Menteri Energi dan Sumber Daya Mineral (ESDM) Arifin Tasrif menegaskan harga BBM bersubsidi Pertalite tidak akan mengalami kenaikan atau tetap ditahan di harga Rp 7.650 per liter.
"Harga Pertalite sementara tetap dipertahankan dan sementara kami mengimbau masyarakat untuk hemat dalam konsumsi BBM," kata Arifin saat ditemui wartawan di Kantor Kementerian ESDM pada Kamis (11/8).
Dia menambahkan, pemerintah bakal menambah jumlah kuota Pertalite tahun ini dengan mempertimbangkan migrasi konsumen akibat naiknya harga Pertamax pada 1 April lalu. "Kami perkirakan tadinya tambah 10% kalau ada migrasi ke Pertalite yang mengakibatkan adanya ketidakseimbangan," sambungnya.
Pertamina hingga Juli telah menyalurkan Pertalite sejumlah 16,8 juta kilo liter (kl) dari total kuota 23 juta kl hingga akhir tahun. Dengan kuota saat ini yang tersisa 6,2 juta kl diharap bisa memenuhi permintaan hingga Desember 2022.
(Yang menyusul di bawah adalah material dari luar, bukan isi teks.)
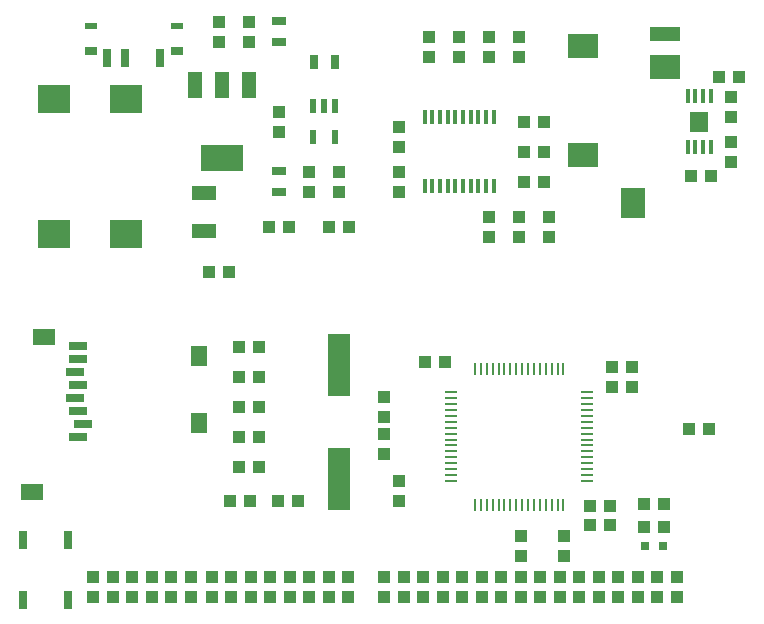
<source format=gbr>
G04 EAGLE Gerber RS-274X export*
G75*
%MOMM*%
%FSLAX34Y34*%
%LPD*%
%INSolderpaste Top*%
%IPPOS*%
%AMOC8*
5,1,8,0,0,1.08239X$1,22.5*%
G01*
%ADD10R,2.800000X2.400000*%
%ADD11R,1.000000X0.220000*%
%ADD12R,0.220000X1.000000*%
%ADD13R,1.200000X0.800000*%
%ADD14R,0.550000X1.200000*%
%ADD15R,1.000000X1.100000*%
%ADD16R,0.800000X1.200000*%
%ADD17R,2.000000X1.200000*%
%ADD18R,1.100000X1.000000*%
%ADD19R,1.930400X5.334000*%
%ADD20R,0.400000X1.200000*%
%ADD21R,1.650000X1.700000*%
%ADD22R,2.500000X2.000000*%
%ADD23R,2.000000X2.500000*%
%ADD24R,2.500000X1.200000*%
%ADD25R,1.400000X1.800000*%
%ADD26R,1.900000X1.400000*%
%ADD27R,1.500000X0.800000*%
%ADD28R,0.800000X0.800000*%
%ADD29R,0.700000X1.500000*%
%ADD30R,1.000000X0.600000*%
%ADD31R,1.000000X0.800000*%
%ADD32R,0.762000X1.524000*%
%ADD33R,1.219200X2.235200*%
%ADD34R,3.600000X2.200000*%


D10*
X38100Y501500D03*
X38100Y387500D03*
X99100Y501500D03*
X99100Y387500D03*
D11*
X374300Y218400D03*
X374300Y213400D03*
X374300Y228400D03*
X374300Y238400D03*
X374300Y248400D03*
X374300Y223400D03*
X374300Y233400D03*
X374300Y243400D03*
X374300Y253400D03*
X374300Y203400D03*
X374300Y193400D03*
X374300Y183400D03*
X374300Y178400D03*
X374300Y188400D03*
X374300Y198400D03*
X374300Y208400D03*
D12*
X429300Y158400D03*
X434300Y158400D03*
X419300Y158400D03*
X409300Y158400D03*
X399300Y158400D03*
X424300Y158400D03*
X414300Y158400D03*
X404300Y158400D03*
X394300Y158400D03*
X444300Y158400D03*
X454300Y158400D03*
X464300Y158400D03*
X469300Y158400D03*
X459300Y158400D03*
X449300Y158400D03*
X439300Y158400D03*
D11*
X489300Y213400D03*
X489300Y218400D03*
X489300Y203400D03*
X489300Y193400D03*
X489300Y183400D03*
X489300Y208400D03*
X489300Y198400D03*
X489300Y188400D03*
X489300Y178400D03*
X489300Y228400D03*
X489300Y238400D03*
X489300Y248400D03*
X489300Y253400D03*
X489300Y243400D03*
X489300Y233400D03*
X489300Y223400D03*
D12*
X434300Y273400D03*
X429300Y273400D03*
X444300Y273400D03*
X454300Y273400D03*
X464300Y273400D03*
X439300Y273400D03*
X449300Y273400D03*
X459300Y273400D03*
X469300Y273400D03*
X419300Y273400D03*
X409300Y273400D03*
X399300Y273400D03*
X394300Y273400D03*
X404300Y273400D03*
X414300Y273400D03*
X424300Y273400D03*
D13*
X228600Y440800D03*
X228600Y422800D03*
D14*
X276200Y495601D03*
X266700Y495601D03*
X257200Y495601D03*
X257200Y469599D03*
X276200Y469599D03*
D13*
X228600Y549800D03*
X228600Y567800D03*
D15*
X254000Y440300D03*
X254000Y423300D03*
D16*
X275700Y533400D03*
X257700Y533400D03*
D17*
X165100Y422400D03*
X165100Y390400D03*
D15*
X433070Y114690D03*
X433070Y131690D03*
D18*
X237100Y393700D03*
X220100Y393700D03*
D15*
X510540Y258200D03*
X510540Y275200D03*
X330200Y178680D03*
X330200Y161680D03*
D18*
X491880Y140970D03*
X508880Y140970D03*
D15*
X279400Y440300D03*
X279400Y423300D03*
D18*
X491880Y157480D03*
X508880Y157480D03*
D19*
X279400Y180340D03*
X279400Y276860D03*
D15*
X317500Y232800D03*
X317500Y249800D03*
X317500Y218050D03*
X317500Y201050D03*
D18*
X352180Y279400D03*
X369180Y279400D03*
X287900Y393700D03*
X270900Y393700D03*
D15*
X527050Y258200D03*
X527050Y275200D03*
D18*
X194700Y292100D03*
X211700Y292100D03*
X194700Y266700D03*
X211700Y266700D03*
X194700Y241300D03*
X211700Y241300D03*
X194700Y215900D03*
X211700Y215900D03*
X194700Y190500D03*
X211700Y190500D03*
D20*
X410250Y486200D03*
X403750Y486200D03*
X397250Y486200D03*
X390750Y486200D03*
X384250Y486200D03*
X377750Y486200D03*
X371250Y486200D03*
X364750Y486200D03*
X358250Y486200D03*
X351750Y486200D03*
X351750Y428200D03*
X358250Y428200D03*
X364750Y428200D03*
X371250Y428200D03*
X377750Y428200D03*
X384250Y428200D03*
X390750Y428200D03*
X397250Y428200D03*
X403750Y428200D03*
X410250Y428200D03*
D15*
X431800Y554600D03*
X431800Y537600D03*
X330200Y440300D03*
X330200Y423300D03*
X406400Y385200D03*
X406400Y402200D03*
X406400Y554600D03*
X406400Y537600D03*
X381000Y537600D03*
X381000Y554600D03*
X330200Y478400D03*
X330200Y461400D03*
X355600Y554600D03*
X355600Y537600D03*
D18*
X436000Y482600D03*
X453000Y482600D03*
D15*
X431800Y385200D03*
X431800Y402200D03*
D18*
X436000Y431800D03*
X453000Y431800D03*
X436000Y457200D03*
X453000Y457200D03*
D20*
X574450Y461033D03*
X580950Y461033D03*
X587450Y461033D03*
X593950Y461033D03*
X593950Y504167D03*
X587450Y504167D03*
X580950Y504167D03*
X574450Y504167D03*
D21*
X584200Y482600D03*
D18*
X593970Y436880D03*
X576970Y436880D03*
D15*
X457200Y385200D03*
X457200Y402200D03*
X610870Y448700D03*
X610870Y465700D03*
X610870Y486800D03*
X610870Y503800D03*
D18*
X618100Y520700D03*
X601100Y520700D03*
D22*
X486200Y546500D03*
X486200Y454500D03*
X555200Y528500D03*
D23*
X528200Y414000D03*
D24*
X555200Y556500D03*
D25*
X161100Y227300D03*
X161100Y284300D03*
D26*
X29600Y300300D03*
X19600Y168800D03*
D27*
X58100Y215400D03*
X62100Y226400D03*
X58100Y237400D03*
X56100Y248400D03*
X58100Y259400D03*
X56100Y270400D03*
X58100Y281400D03*
X58100Y292400D03*
D18*
X554600Y158750D03*
X537600Y158750D03*
X575700Y222250D03*
X592700Y222250D03*
D15*
X177800Y550300D03*
X177800Y567300D03*
D18*
X186300Y355600D03*
X169300Y355600D03*
X537600Y139700D03*
X554600Y139700D03*
D28*
X538600Y123190D03*
X553600Y123190D03*
D15*
X469900Y131690D03*
X469900Y114690D03*
D18*
X227720Y161290D03*
X244720Y161290D03*
D15*
X71120Y80400D03*
X71120Y97400D03*
X104140Y80400D03*
X104140Y97400D03*
X137160Y80400D03*
X137160Y97400D03*
X171450Y80400D03*
X171450Y97400D03*
X204470Y80400D03*
X204470Y97400D03*
X237490Y80400D03*
X237490Y97400D03*
X270510Y80400D03*
X270510Y97400D03*
X287020Y80400D03*
X287020Y97400D03*
X254000Y80400D03*
X254000Y97400D03*
X220980Y80400D03*
X220980Y97400D03*
X187960Y80400D03*
X187960Y97400D03*
X153670Y80400D03*
X153670Y97400D03*
X120650Y80400D03*
X120650Y97400D03*
X87630Y80400D03*
X87630Y97400D03*
D18*
X204080Y161290D03*
X187080Y161290D03*
D15*
X317500Y80400D03*
X317500Y97400D03*
X350520Y80400D03*
X350520Y97400D03*
X383540Y80400D03*
X383540Y97400D03*
X416560Y80400D03*
X416560Y97400D03*
X449580Y80400D03*
X449580Y97400D03*
X482600Y80400D03*
X482600Y97400D03*
X515620Y80400D03*
X515620Y97400D03*
X548640Y80400D03*
X548640Y97400D03*
X565150Y80400D03*
X565150Y97400D03*
X532130Y80400D03*
X532130Y97400D03*
X499110Y80400D03*
X499110Y97400D03*
X466090Y80400D03*
X466090Y97400D03*
X433070Y80400D03*
X433070Y97400D03*
X400050Y80400D03*
X400050Y97400D03*
X367030Y80400D03*
X367030Y97400D03*
X334010Y80400D03*
X334010Y97400D03*
D29*
X82910Y536220D03*
X97910Y536220D03*
X127910Y536220D03*
D30*
X68910Y563720D03*
D31*
X68910Y542720D03*
D30*
X141910Y563720D03*
D31*
X141910Y542720D03*
D32*
X11430Y77470D03*
X11430Y128270D03*
X49530Y77470D03*
X49530Y128270D03*
D15*
X228600Y474100D03*
X228600Y491100D03*
X203200Y567300D03*
X203200Y550300D03*
D33*
X203454Y513588D03*
X180340Y513588D03*
X157226Y513588D03*
D34*
X180340Y451610D03*
M02*

</source>
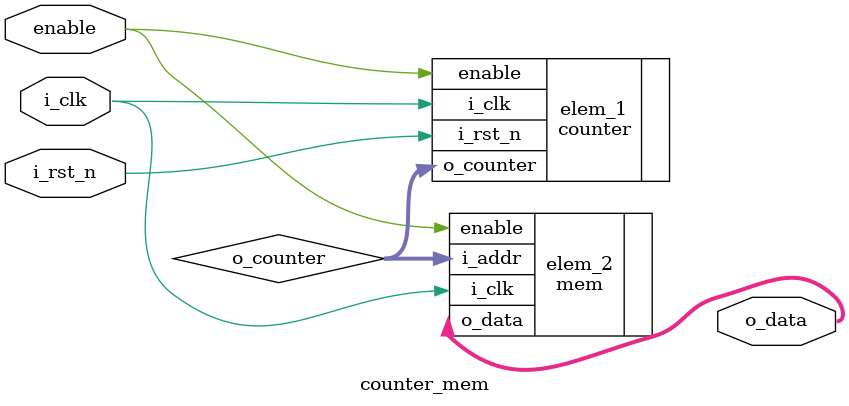
<source format=v>
module counter_mem (   //module done
    input i_clk,
    input i_rst_n,
    input enable,
    output [7:0] o_data
);

wire [4:0] o_counter;

counter elem_1(
    .i_clk(i_clk),
    .i_rst_n(i_rst_n),
    .enable(enable),
    .o_counter(o_counter)
);

mem elem_2(
    .i_clk(i_clk),
    .i_addr(o_counter),
    .enable(enable),
    .o_data(o_data)
);
    
endmodule
</source>
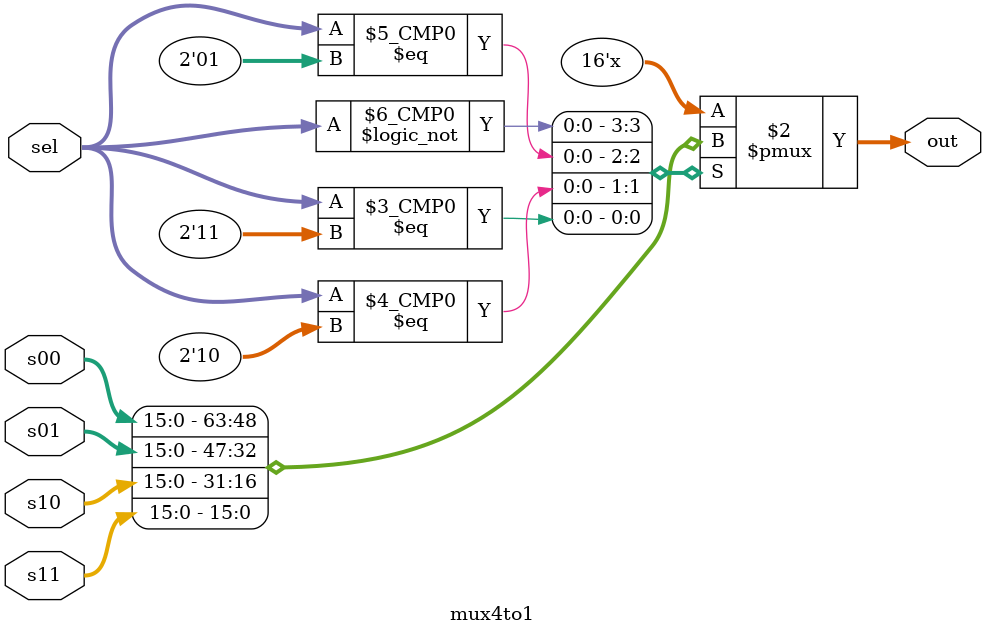
<source format=sv>
module mux4to1 #(parameter width = 16) //4 to 1 mux
(
	input logic [width-1:0] s00, s01, s10, s11,
   input logic [1:0] sel,					//input select bits
   output logic [width-1:0] out
);

always_comb
begin

	case (sel)
	       2'b00:
		       out = s00;
	       2'b01:
		       out = s01;
	       2'b10:
		       out = s10;
	       2'b11:
		       out = s11;
       endcase
end

endmodule

</source>
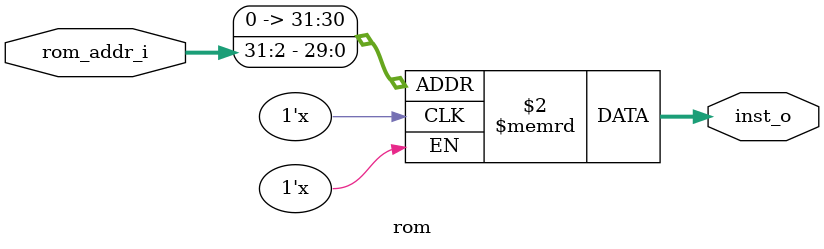
<source format=v>
module rom(
          //from ifetch
          input wire [31:0] rom_addr_i,
          //to iftech
          output reg [31:0] inst_o
);
          reg [31:0] rom_mem[0:11];     //16KB
          always @(*)begin
                    inst_o = rom_mem[rom_addr_i >> 2];
          end

endmodule
</source>
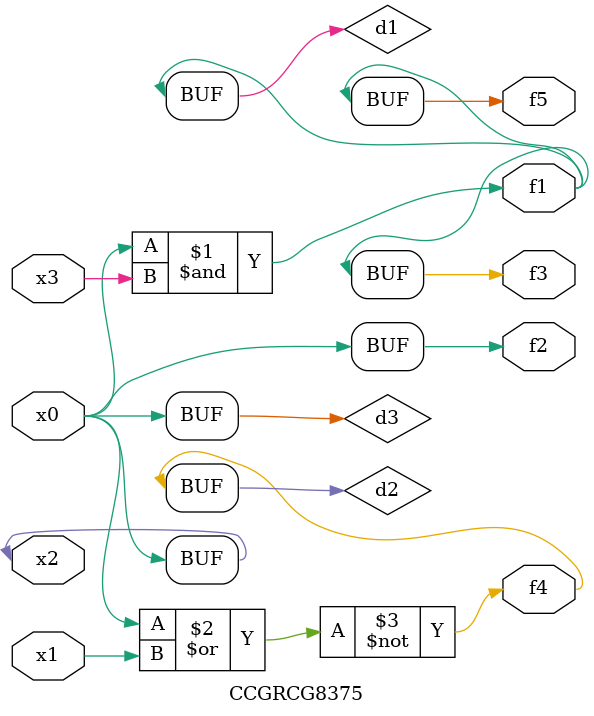
<source format=v>
module CCGRCG8375(
	input x0, x1, x2, x3,
	output f1, f2, f3, f4, f5
);

	wire d1, d2, d3;

	and (d1, x2, x3);
	nor (d2, x0, x1);
	buf (d3, x0, x2);
	assign f1 = d1;
	assign f2 = d3;
	assign f3 = d1;
	assign f4 = d2;
	assign f5 = d1;
endmodule

</source>
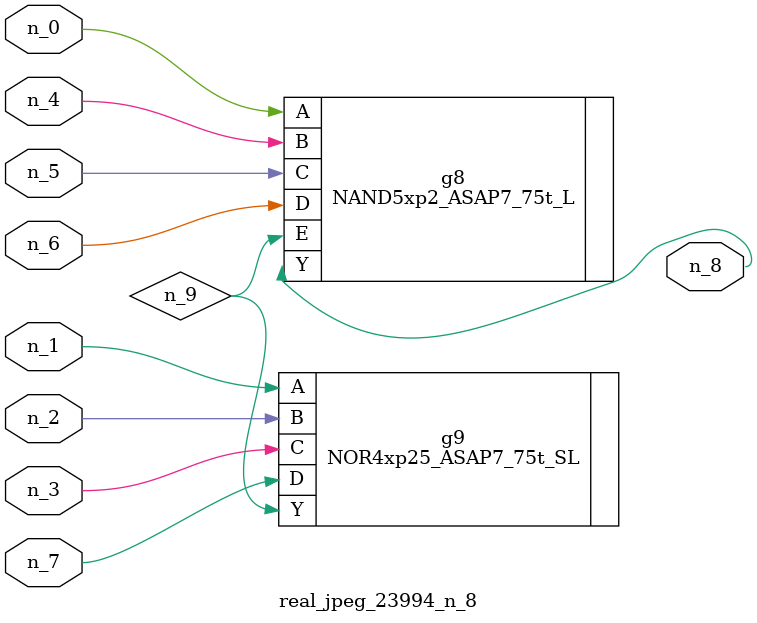
<source format=v>
module real_jpeg_23994_n_8 (n_5, n_4, n_0, n_1, n_2, n_6, n_7, n_3, n_8);

input n_5;
input n_4;
input n_0;
input n_1;
input n_2;
input n_6;
input n_7;
input n_3;

output n_8;

wire n_9;

NAND5xp2_ASAP7_75t_L g8 ( 
.A(n_0),
.B(n_4),
.C(n_5),
.D(n_6),
.E(n_9),
.Y(n_8)
);

NOR4xp25_ASAP7_75t_SL g9 ( 
.A(n_1),
.B(n_2),
.C(n_3),
.D(n_7),
.Y(n_9)
);


endmodule
</source>
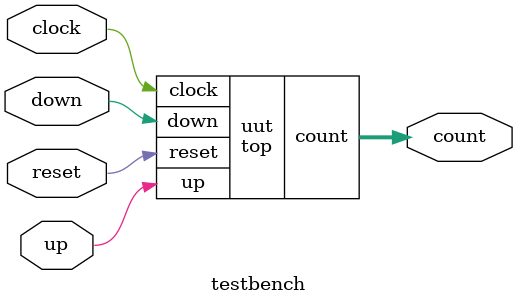
<source format=sv>
module top (
	input clock, reset, up, down,
	output reg [7:0] count
);
	always @(posedge clock) begin
		if (reset)
			count <= 0;
		else if (up)
			count <= count + 1;
		else if (down)
			count <= count - 1;
	end
endmodule

module testbench (
	input clock, reset, up, down,
	output [7:0] count
);
	top uut (
		.clock(clock),
		.reset(reset),
		.up(up),
		.down(down),
		.count(count)
	);

	initial begin
		assume (reset);
	end

	always @(posedge clock) begin
		if (!reset) begin
			if (count == 0)
				assume (!down);
			if (count == 100)
				assume (!up);
			assert (count < 200);
		end
	end
endmodule

</source>
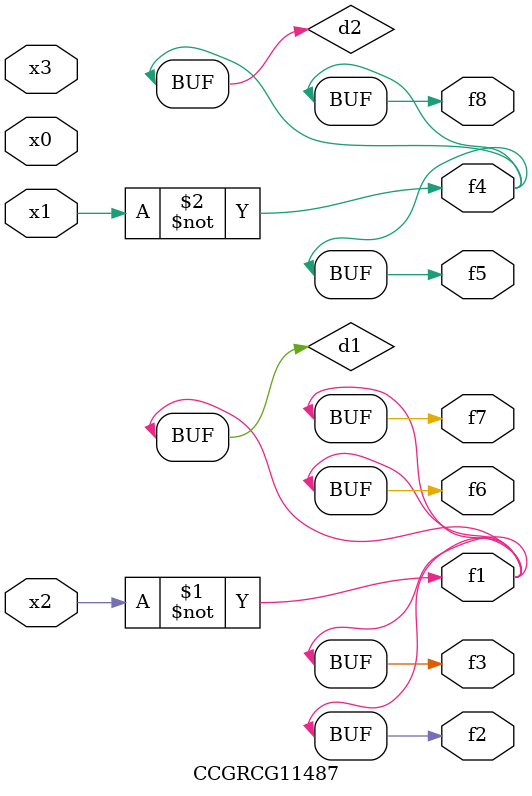
<source format=v>
module CCGRCG11487(
	input x0, x1, x2, x3,
	output f1, f2, f3, f4, f5, f6, f7, f8
);

	wire d1, d2;

	xnor (d1, x2);
	not (d2, x1);
	assign f1 = d1;
	assign f2 = d1;
	assign f3 = d1;
	assign f4 = d2;
	assign f5 = d2;
	assign f6 = d1;
	assign f7 = d1;
	assign f8 = d2;
endmodule

</source>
Sementara untuk BBM bersubsidi Solar, Pertamina sudah menyalurkan 9,9 juta kl dari total kuota 14,9 juta kl di tahun 2022 atau tersisa 5 juta kl sampai akhir tahun. "Karena kita harus menjaga kestabilan, kita punya kekuatan anggaran," ujar Arifin.
Pada kesempatan tersebut, Arifin meminta kepada para masyarakat golongan mampu untuk tidak membeli BBM bersubsidi Pertalite dan Solar. Mantan Direktur Utama PT Pupuk Indonesia itu berharap, penurunan serapan BBM bersubsidi di masyarakat bisa mengurangi beban negara berupa subsidi dan kompensasi.
"Pemerintah berupaya sekuat tenaga menahan bengkaknya nilai subsidi yang luar biasa. Tetapi apakah kalau begini terus bisa bertahan," jelas Arifin.
Berdasarkan formulasi perhitungan yang dilakukan oleh Pertamina pada Juli 2022, harga keekonomian Solar adalah Rp 18.150 per liter, sedangkan harga jual masih Rp 5.150 per liter. Kondisi ini membuat pemerintah harus membayar subsidi Solar Rp 13.000 per liter.
Sementara itu, harga keekonomian BBM bersubsidi Pertalite berada pada angka Rp 18.150 per liter. Pertamina menjual Pertalite Rp 7.650 per liter, sehingga setiap liter Pertalite yang dibeli oleh masyarakat mendapatkan subsidi Rp 9.550 per liter dari pemerintah.
Sebelumnya diberitakan, tingginya harga minyak membuat pemerintah mengajukan tambahan anggaran subsidi energi dan kompensasi tahun ini menjadi Rp 520 triliun, naik lebih dari dua kali lipat anggaran sebelumnya yang "hanya" Rp 134,03 triliun.
Menteri Keuangan Sri Mulyani mengatakan pengajuan tambahan ini adalah konsekuensi langkah pemerintah yang tidak menaikkan harga BBM, LPG, dan tarif listrik meski harga minyak dunia meningkat.
Adapun rendahnya anggaran subsidi energi awal tahun ini karena APBN yang berasumsi rata-rata harga minyak Indonesia (ICP) hanya sebesar US$ 63 per barel sepanjang tahun. Nyatanya, harga minyak melonjak hingga nyaris menyentuh US$ 130 per barel, lebih dari dua kali lipat dalam asumsi awal APBN.
Lonjakan harga minyak disebabkan oleh ketatnya pasokan yang diperparah dengan gangguan pasokan lebih lanjut imbas perang Rusia-Ukraina terutama oleh sanksi yang dijatuhkan negara Barat atas pasokan minyak dan gas Rusia.